A study by Hart and Hart in 1986 focusing on the Mbuti observed that there were fewer plants for 5 months of the year. This meant that food such as forest fruits and seeds were less plentiful, and therefore the animal that might be hunted has lower fat content, and honey is unavailable. However, game meat is available year-round and over time, as natural habitat has given way to agriculture, this has led to more dependence on cultivated foods rich in starch such as yams and sweet potatoes as well as cassavas and plantains. Increasingly, more food is gathered from abandoned sites making up the growing secondary forests which started with colonisation in the 1880s with the progressive depletion of primary forests. The presence of common cultivars is indicative of secondary forests as these are rarely found in the wild.

This change has meant that whereas nutritious wild plants which contain high levels of oils and starch previously tended to be eaten to stave off hunger, less are now consumed because they are harder to gather as they are more widely dispersed. This makes it harder to gather an abundance of one thing, and they are relatively more labour intensive to prepare compared to plentiful cultivated crops. For example, most wild plants gathered by the Mbuti take a lot to retrieve, process and prepare to make ready for eating such as deep-rooted tubers that also need a lot of soaking then boiling to remove toxins.

Seasonality is an important factor year on year. Honey and bee larvae are staples that are preferred to anything else in times of abundance and can be supplemented with meat, fish and occasionally agricultural produce. Fruit is less sustaining as they are made of simple sugars but these and honey are plentiful in June. The forest itself is reliant on plants flowering to coincide with the honey season for insect pollination. Seeds need to germinate quickly to avoid rotting or attack by weevils and rodents.  
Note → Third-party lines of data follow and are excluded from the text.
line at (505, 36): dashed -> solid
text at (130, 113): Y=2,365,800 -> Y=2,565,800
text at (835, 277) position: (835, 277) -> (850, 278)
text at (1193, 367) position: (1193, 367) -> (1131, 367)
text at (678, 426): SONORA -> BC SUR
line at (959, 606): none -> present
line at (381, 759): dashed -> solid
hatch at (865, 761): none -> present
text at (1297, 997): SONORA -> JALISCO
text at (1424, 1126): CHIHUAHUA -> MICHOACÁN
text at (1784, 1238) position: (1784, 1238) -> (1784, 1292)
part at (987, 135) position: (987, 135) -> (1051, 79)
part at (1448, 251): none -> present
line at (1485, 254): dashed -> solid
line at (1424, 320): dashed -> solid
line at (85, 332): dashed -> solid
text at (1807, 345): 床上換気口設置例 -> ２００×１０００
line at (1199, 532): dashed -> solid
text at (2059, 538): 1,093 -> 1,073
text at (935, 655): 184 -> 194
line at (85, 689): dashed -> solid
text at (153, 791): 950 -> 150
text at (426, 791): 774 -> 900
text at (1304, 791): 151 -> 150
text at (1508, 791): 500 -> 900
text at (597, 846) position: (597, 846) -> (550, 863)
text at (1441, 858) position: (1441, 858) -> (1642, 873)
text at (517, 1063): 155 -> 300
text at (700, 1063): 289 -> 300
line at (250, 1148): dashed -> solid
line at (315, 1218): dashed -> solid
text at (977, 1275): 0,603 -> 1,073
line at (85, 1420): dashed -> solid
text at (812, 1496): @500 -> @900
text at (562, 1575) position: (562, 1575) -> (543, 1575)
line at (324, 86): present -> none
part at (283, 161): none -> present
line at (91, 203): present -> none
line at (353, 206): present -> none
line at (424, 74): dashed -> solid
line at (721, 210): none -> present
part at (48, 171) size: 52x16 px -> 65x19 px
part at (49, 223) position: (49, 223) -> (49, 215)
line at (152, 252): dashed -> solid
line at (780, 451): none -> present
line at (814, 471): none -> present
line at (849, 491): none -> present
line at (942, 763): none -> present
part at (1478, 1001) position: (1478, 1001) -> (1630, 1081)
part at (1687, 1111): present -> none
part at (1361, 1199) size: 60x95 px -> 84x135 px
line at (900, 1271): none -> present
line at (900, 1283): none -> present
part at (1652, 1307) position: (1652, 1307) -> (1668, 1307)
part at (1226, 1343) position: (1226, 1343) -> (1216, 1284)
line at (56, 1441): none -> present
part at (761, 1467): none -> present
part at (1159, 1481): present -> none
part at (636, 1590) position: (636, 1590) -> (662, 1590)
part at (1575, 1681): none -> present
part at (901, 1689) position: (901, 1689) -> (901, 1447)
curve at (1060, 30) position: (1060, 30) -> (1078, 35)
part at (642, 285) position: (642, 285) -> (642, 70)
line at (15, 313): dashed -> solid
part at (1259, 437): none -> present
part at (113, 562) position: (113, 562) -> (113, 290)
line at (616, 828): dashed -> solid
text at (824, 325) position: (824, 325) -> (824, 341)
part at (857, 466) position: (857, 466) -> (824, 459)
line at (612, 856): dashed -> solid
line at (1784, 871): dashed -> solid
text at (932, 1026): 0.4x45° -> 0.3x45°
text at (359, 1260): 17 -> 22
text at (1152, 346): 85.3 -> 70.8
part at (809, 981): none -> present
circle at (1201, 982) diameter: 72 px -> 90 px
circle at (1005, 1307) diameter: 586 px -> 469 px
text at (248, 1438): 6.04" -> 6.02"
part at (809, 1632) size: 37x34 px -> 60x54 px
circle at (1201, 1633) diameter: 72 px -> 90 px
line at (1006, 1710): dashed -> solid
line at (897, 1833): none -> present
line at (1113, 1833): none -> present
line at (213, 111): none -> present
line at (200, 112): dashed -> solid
More recently, man-made events such as war, displacement and pressures on land as a resource for cash crops have led to changes in the ability of nomadic hunter-gather communities to practice traditional methods.


The culture and traditions of the Bambuti is under-researched and we are undertaking a journey of mutual learning. The information presented is from secondary resources and we open to revision and advice where something can be evidenced as incorrect or out of date. 


Reference

  1. Bailey Robert C. and Aunger Robert, ‘Net Hunters vs. Archers: Variation in Women's Subsistence Strategies in the Ituri Forest’ in Human Ecology , Vol. 17, No. 3 (Sep., 1989), pp. 273-297

  2. Hart Terese. B. and Hart John. A. ‘The Ecological Basis of Hunter-Gatherer Subsistence in African Rain Forests: The Mbuti of Eastern Zaire’ in Human Ecology , Vol. 14, No. 1 (Mar., 1986), pp. 29-55: Springer

  3. Image of common duiker - https://en.wikipedia.org/wiki/Common_duiker#/media/File:Common_Duiker1.jpg

  4. Bailey, R. C., & Speth, J. D. (1991). Conclusion. In The Behavioral Ecology of Efe Pygmy Men in the Ituri Forest, Zaire (pp. 111–120). University of Michigan Press.